◆ Brief
Copy each line in the data below that contains the word "laikrodžiai".

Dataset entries
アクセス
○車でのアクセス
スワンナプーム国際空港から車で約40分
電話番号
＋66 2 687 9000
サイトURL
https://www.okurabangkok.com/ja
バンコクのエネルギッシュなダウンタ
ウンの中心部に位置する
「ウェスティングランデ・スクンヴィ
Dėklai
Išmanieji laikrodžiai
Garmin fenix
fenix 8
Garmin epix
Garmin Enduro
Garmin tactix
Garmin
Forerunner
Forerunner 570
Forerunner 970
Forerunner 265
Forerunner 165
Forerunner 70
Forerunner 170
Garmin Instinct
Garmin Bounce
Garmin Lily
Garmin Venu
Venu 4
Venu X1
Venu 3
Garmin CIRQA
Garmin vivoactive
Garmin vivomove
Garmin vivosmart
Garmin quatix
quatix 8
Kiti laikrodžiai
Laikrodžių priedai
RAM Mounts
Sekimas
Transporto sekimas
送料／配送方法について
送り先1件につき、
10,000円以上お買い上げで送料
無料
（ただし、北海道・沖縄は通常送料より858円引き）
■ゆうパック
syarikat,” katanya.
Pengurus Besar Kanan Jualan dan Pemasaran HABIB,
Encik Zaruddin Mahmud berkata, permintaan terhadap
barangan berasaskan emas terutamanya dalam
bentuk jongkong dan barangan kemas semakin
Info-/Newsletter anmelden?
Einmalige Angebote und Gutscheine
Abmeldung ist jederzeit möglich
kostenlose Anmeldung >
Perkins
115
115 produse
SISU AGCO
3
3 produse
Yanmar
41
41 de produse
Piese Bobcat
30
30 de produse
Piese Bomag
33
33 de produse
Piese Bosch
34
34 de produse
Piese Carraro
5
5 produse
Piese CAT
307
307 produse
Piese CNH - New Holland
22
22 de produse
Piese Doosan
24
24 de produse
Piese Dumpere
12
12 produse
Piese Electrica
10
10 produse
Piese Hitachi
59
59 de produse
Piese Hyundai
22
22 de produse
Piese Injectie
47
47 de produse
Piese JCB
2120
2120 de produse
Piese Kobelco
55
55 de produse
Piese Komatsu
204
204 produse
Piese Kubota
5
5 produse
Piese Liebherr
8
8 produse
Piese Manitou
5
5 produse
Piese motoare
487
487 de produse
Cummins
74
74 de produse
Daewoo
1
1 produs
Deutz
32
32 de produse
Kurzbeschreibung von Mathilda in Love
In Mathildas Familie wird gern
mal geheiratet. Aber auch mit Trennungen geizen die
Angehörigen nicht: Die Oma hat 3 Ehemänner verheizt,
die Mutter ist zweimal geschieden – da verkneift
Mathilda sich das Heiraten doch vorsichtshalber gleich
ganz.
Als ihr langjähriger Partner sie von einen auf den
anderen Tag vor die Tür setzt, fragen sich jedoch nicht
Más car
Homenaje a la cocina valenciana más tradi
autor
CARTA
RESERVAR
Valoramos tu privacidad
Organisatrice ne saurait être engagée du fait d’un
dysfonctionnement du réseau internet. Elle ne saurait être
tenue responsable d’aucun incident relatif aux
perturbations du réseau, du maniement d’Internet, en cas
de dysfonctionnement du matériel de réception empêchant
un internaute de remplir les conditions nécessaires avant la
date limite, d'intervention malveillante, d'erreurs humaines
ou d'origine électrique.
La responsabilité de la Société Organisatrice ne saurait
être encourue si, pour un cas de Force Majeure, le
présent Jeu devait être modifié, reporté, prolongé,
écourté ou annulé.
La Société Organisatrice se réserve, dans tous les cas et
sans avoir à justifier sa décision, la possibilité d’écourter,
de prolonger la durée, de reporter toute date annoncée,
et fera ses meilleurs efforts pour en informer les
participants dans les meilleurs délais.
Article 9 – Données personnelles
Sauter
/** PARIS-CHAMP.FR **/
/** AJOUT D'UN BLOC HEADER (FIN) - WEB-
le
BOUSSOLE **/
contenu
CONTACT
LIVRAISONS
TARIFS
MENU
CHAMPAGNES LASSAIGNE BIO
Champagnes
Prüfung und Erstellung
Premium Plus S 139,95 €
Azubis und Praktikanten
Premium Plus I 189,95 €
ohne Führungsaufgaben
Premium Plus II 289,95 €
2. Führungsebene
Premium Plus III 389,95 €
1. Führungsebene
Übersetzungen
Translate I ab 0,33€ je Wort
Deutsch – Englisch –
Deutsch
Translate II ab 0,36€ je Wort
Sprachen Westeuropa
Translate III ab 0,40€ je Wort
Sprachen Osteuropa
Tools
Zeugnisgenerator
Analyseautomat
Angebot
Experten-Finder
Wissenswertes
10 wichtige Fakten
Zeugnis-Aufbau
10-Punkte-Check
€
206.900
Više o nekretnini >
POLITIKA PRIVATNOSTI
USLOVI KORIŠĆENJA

◆ Answer for the task
Išmanieji laikrodžiai
Kiti laikrodžiai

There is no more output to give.